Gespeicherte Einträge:
▬▬▬

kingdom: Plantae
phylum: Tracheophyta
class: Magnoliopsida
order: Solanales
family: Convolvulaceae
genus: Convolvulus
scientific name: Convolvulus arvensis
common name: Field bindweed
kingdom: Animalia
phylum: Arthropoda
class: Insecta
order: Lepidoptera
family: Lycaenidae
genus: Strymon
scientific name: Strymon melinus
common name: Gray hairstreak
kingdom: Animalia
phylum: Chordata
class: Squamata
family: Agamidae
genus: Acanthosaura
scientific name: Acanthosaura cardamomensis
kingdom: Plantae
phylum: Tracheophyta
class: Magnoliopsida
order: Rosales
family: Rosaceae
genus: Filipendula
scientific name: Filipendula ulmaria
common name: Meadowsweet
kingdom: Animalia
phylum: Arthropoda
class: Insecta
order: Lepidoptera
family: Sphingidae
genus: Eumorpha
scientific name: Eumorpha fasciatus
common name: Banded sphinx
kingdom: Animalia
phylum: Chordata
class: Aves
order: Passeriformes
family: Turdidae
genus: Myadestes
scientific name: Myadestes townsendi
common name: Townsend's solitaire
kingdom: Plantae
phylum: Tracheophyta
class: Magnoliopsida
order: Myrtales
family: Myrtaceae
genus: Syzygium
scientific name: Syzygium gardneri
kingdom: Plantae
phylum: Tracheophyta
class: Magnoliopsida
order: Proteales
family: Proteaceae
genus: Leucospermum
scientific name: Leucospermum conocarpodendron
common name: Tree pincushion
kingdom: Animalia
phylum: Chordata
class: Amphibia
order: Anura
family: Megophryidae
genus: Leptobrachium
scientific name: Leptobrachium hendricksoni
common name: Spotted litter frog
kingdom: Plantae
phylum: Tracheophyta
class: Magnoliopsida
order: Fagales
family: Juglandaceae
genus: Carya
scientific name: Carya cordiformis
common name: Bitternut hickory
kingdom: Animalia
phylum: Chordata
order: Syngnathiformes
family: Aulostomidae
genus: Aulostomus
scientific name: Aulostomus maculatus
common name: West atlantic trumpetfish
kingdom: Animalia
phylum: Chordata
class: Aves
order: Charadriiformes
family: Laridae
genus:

▬▬▬

Gib die Einträge wortgetreu wieder, beginnend mit der Zeile, die "genus: Strymon" enthält, und endend mit der letzten Zeile der Einträge, beide eingeschlossen.

__FERTIGE ANTWORT__.
genus: Strymon
scientific name: Strymon melinus
common name: Gray hairstreak
kingdom: Animalia
phylum: Chordata
class: Squamata
family: Agamidae
genus: Acanthosaura
scientific name: Acanthosaura cardamomensis
kingdom: Plantae
phylum: Tracheophyta
class: Magnoliopsida
order: Rosales
family: Rosaceae
genus: Filipendula
scientific name: Filipendula ulmaria
common name: Meadowsweet
kingdom: Animalia
phylum: Arthropoda
class: Insecta
order: Lepidoptera
family: Sphingidae
genus: Eumorpha
scientific name: Eumorpha fasciatus
common name: Banded sphinx
kingdom: Animalia
phylum: Chordata
class: Aves
order: Passeriformes
family: Turdidae
genus: Myadestes
scientific name: Myadestes townsendi
common name: Townsend's solitaire
kingdom: Plantae
phylum: Tracheophyta
class: Magnoliopsida
order: Myrtales
family: Myrtaceae
genus: Syzygium
scientific name: Syzygium gardneri
kingdom: Plantae
phylum: Tracheophyta
class: Magnoliopsida
order: Proteales
family: Proteaceae
genus: Leucospermum
scientific name: Leucospermum conocarpodendron
common name: Tree pincushion
kingdom: Animalia
phylum: Chordata
class: Amphibia
order: Anura
family: Megophryidae
genus: Leptobrachium
scientific name: Leptobrachium hendricksoni
common name: Spotted litter frog
kingdom: Plantae
phylum: Tracheophyta
class: Magnoliopsida
order: Fagales
family: Juglandaceae
genus: Carya
scientific name: Carya cordiformis
common name: Bitternut hickory
kingdom: Animalia
phylum: Chordata
order: Syngnathiformes
family: Aulostomidae
genus: Aulostomus
scientific name: Aulostomus maculatus
common name: West atlantic trumpetfish
kingdom: Animalia
phylum: Chordata
class: Aves
order: Charadriiformes
family: Laridae
genus:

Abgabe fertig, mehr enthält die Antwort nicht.